After the marked data is input into the model, firstly, the first layer BERT pre-training model is used, text vectorization is realized by combining a multi-head attention model, different positions are simultaneously focused in the extraction process to input information representing different subspaces, and a plurality of attention layers perform parallel computation. The present invention introduces a multi-headed attention structure to optimize the classical BERT model, which maps queries and a set of key-value pairs to the output, i.e. computes a weighted sum of the weight values assigned to each value using the queries and the corresponding keys. The output of the Scaled product attribute layer is calculated by equation (1):
Figure BDA0003725427340000051
wherein, the input is three in number,
Figure BDA0003725427340000052
respectively representing a query matrix, a key matrix and a value matrix. d is the size of the hidden unit of the BilSTM layer equal to dhIn the experiment, Q = K = V = H, H = { H =1,h2,h3,…hnIs the output of the BilsTM layer. The multi-head attention layer firstly linearly projects the query, the key and the value h times through different projection layers, and each projection layer is calculated as shown in a formula (2). The h projection layers then perform the scaled point-by-attention shown in equation (1) in parallel, and finally join the results of these h attentions and project again to get the final output, as shown in equation (3).

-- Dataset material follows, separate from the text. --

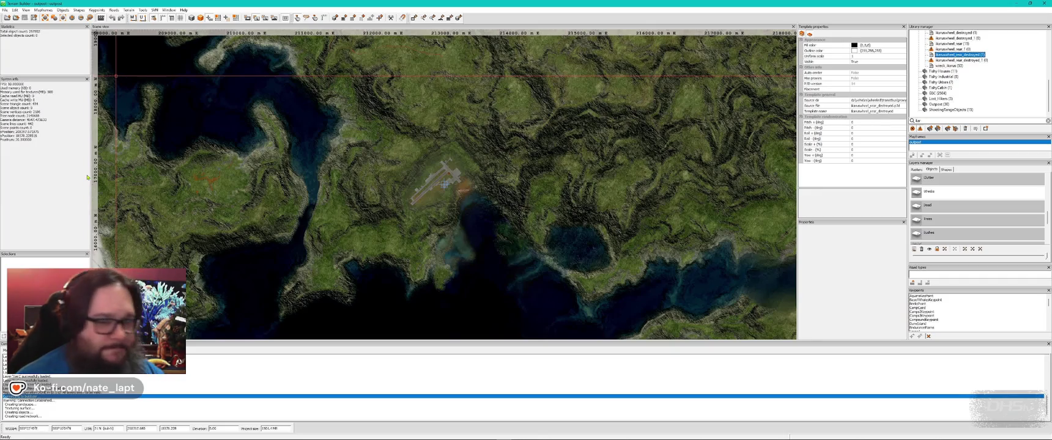
Step: Fly to the harbour-side dirt road and shift the wreck_ikarus bus slightly along it
scroll(311, 247, down, 5)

Figure BDA0003725427340000053
H'=(head1,head2,head3,…,headh)WO (3)
Among these, the present inventors have found that,
Figure BDA0003725427340000054
are all projection layer parameter matrices, d in the projection layer parameter matrixk=2dh/h,
Figure BDA0003725427340000055
Are also trainable parameters. The BERT model mainly uses two tasks of a mask language model MLM and the next sentence prediction NSP for combined training. The MLM task is inspired by complete filling, 15% of words are randomly selected in the training process, wherein 80% of words are covered by a 'mask' symbol, 10% of words are replaced by other random words, 10% of original words are reserved, the words which are not covered are used for predicting the covered words, and the model can input information on the left side and the right side of one word into the model by using context information to predict the current word. The input of the NSP task is two sentences A and B, the two sentences of the training model have 50% of probability of continuous context and 50% of probability of discontinuous context, and the model is used for predicting whether the sentence B is the next sentence of the sentence A or not so as to judge the sentence relation. The BERT model is subjected to fine adjustment on different downstream tasks in an adjustment stage by adding a divider or an output layer, can be applied to tasks such as sentence pair classification tasks, sentence classification tasks, question and answer tasks and labeling tasks, and has the characteristics of universality and optimized performance effect.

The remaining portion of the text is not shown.